In a skate world dominated by perfectly lit, sponsor-heavy clips and pro athletes dropping 30-second hammer parts, one account has quietly (and then not-so-quietly) taken over feeds: @bbyyoshando.
He’s not the one landing the tricks in most of his viral videos anymore. Instead, he’s become the internet’s rawest skate curator — finding, reposting, and reacting to the wildest, most unfiltered clips from pros, underground rippers, old-school legends, and even celebrities who can actually skate. Lil Wayne kickflipping? Some 39-year-old dad still killing handrails? Random Japanese kids doing lines that look impossible? bbyyoshando is the first to surface it, slap a simple “WTF” caption on it, and watch it explode.
Over the last 5–6 months alone, his channels across TikTok, Instagram, and YouTube have surged past 800K followers collectively — most of that growth coming from this new wave of content.
No talking-head commentary, no over-edited montages, no brand plugs. Just pure, uncurated skateboarding culture served straight to your For You page like it’s 2005 YouTube all over again.
What makes it work is the authenticity. While big skate media companies chase polished productions and algorithm-friendly trends, bbyyoshando operates like the homie who texts you a clip at 2 a.m. with “yo you seeing this shit??”
His feed feels like scrolling through the group chat of everyone who actually lives for skating — no gatekeeping, no hierarchy, just the dopest skating happening on the planet right now.
Fans have noticed the shift.
Comments are full of “this is the only skate account that still feels real,” and “finally, someone just showing good skating without all the extra BS.”
Even pros and industry insiders are tagging him and commenting on posts when they drop new footage, knowing it’ll reach an audience that’s hungry for raw talent over hype.
This new style of content creation — the hyper-curator who spotlights the culture instead of centering themselves — might be the future of skate media. In an era where every skater is trying to build their own brand, bbyyoshando flipped the script: he built a massive platform by relentlessly putting everyone else on.

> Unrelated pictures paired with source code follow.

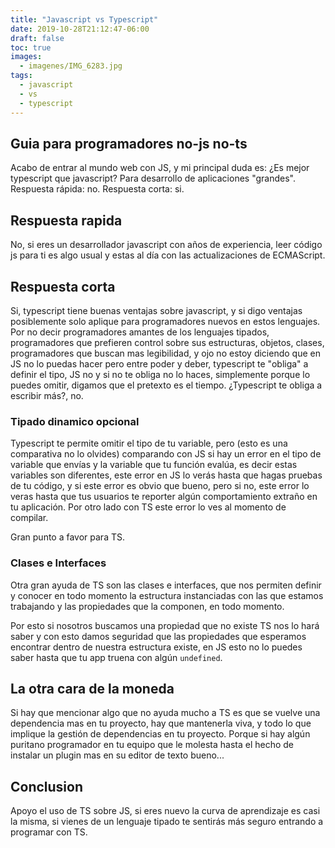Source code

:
 ```yaml
---
title: "Javascript vs Typescript"
date: 2019-10-28T21:12:47-06:00
draft: false
toc: true
images:
  - imagenes/IMG_6283.jpg
tags: 
  - javascript
  - vs
  - typescript
---
```


## Guia para programadores no-js no-ts

Acabo de entrar al mundo web con JS, y mi principal duda es: ¿Es mejor typescript que javascript? Para desarrollo de aplicaciones "grandes". Respuesta rápida: no. Respuesta corta: si.

## Respuesta rapida

No, si eres un desarrollador javascript con años de experiencia, leer código js para ti es algo usual y estas al día con las actualizaciones de ECMAScript.

## Respuesta corta

Si, typescript tiene buenas ventajas sobre javascript, y si digo ventajas posiblemente solo aplique para programadores nuevos en estos lenguajes. Por no decir programadores amantes de los lenguajes tipados, programadores que prefieren control sobre sus estructuras, objetos, clases, programadores que buscan mas legibilidad, y ojo no estoy diciendo que en JS no lo puedas hacer pero entre poder y deber, typescript te "obliga" a definir el tipo, JS no y si no te obliga no lo haces, simplemente porque lo puedes omitir, digamos que el pretexto es el tiempo. ¿Typescript te obliga a escribir más?, no.

### Tipado dinamico opcional

Typescript te permite omitir el tipo de tu variable, pero (esto es una comparativa no lo olvides) comparando con JS si hay un error en el tipo de variable que envías y la variable que tu función evalúa, es decir estas variables son diferentes, este error en JS lo verás hasta que hagas pruebas de tu código, y si este error es obvio que bueno, pero si no, este error lo veras hasta que tus usuarios te reporter algún comportamiento extraño en tu aplicación. Por otro lado con TS este error lo ves al momento de compilar.

Gran punto a favor para TS.

### Clases e Interfaces

Otra gran ayuda de TS son las clases e interfaces, que nos permiten definir y conocer en todo momento la estructura instanciadas con las que estamos trabajando y las propiedades que la componen, en todo momento.

Por esto si nosotros buscamos una propiedad que no existe TS nos lo hará saber y con esto damos seguridad que las propiedades que esperamos encontrar dentro de nuestra estructura existe, en JS esto no lo puedes saber hasta que tu app truena con algún `undefined`.

## La otra cara de la moneda

Si hay que mencionar algo que no ayuda mucho a TS es que se vuelve una dependencia mas en tu proyecto, hay que mantenerla viva, y todo lo que implique la gestión de dependencias en tu proyecto. Porque si hay algún puritano programador en tu equipo que le molesta hasta el hecho de instalar un plugin mas en su editor de texto bueno...

## Conclusion

Apoyo el uso de TS sobre JS, si eres nuevo la curva de aprendizaje es casi la misma, si vienes de un lenguaje tipado te sentirás más seguro entrando a programar con TS.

The result? A digital hub where the entire skate community converges daily and ultimately his own skate brand “Sariah”.
After a mysterious hiatus (and plenty of rumors), his return didn’t come with a comeback part or a sponsor-me tape. It came with better clips of other people than anyone else is posting. And somehow, that’s been enough to make him one of the fastest-growing voices in skateboarding right now.
Whether he keeps filming his own L.A. street sessions or stays behind the screen as skateboarding’s most trusted curator, one thing is clear: bbyyoshando isn’t chasing trends — he’s creating the new blueprint for how skate culture gets shared in 2025 and beyond.